**Tâche à réaliser**
Veuillez recopier à l'identique chaque ligne de texte des items ci-dessous, en laissant les images de côté.

**Documents fournis**

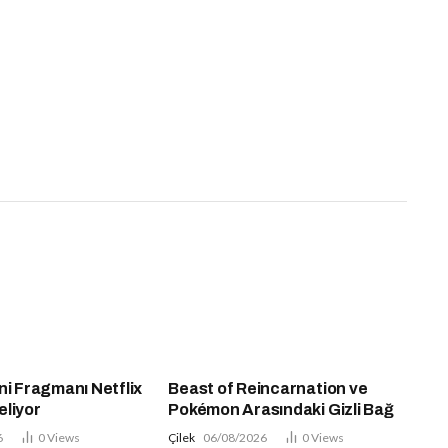
ni Fragmanı Netflix
Beast of Reincarnation ve
eliyor
Pokémon Arasındaki Gizli Bağ
6
0
Views
Çilek
06/08/2026
0
Views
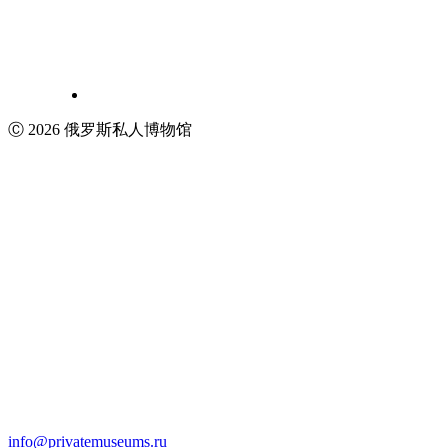
Ⓒ 2026 俄罗斯私人博物馆
info@privatemuseums.ru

**Réponse à l'exercice**
ni Fragmanı Netflix
Beast of Reincarnation ve
eliyor
Pokémon Arasındaki Gizli Bağ
6
0
Views
Çilek
06/08/2026
0
Views
Ⓒ 2026 俄罗斯私人博物馆
info@privatemuseums.ru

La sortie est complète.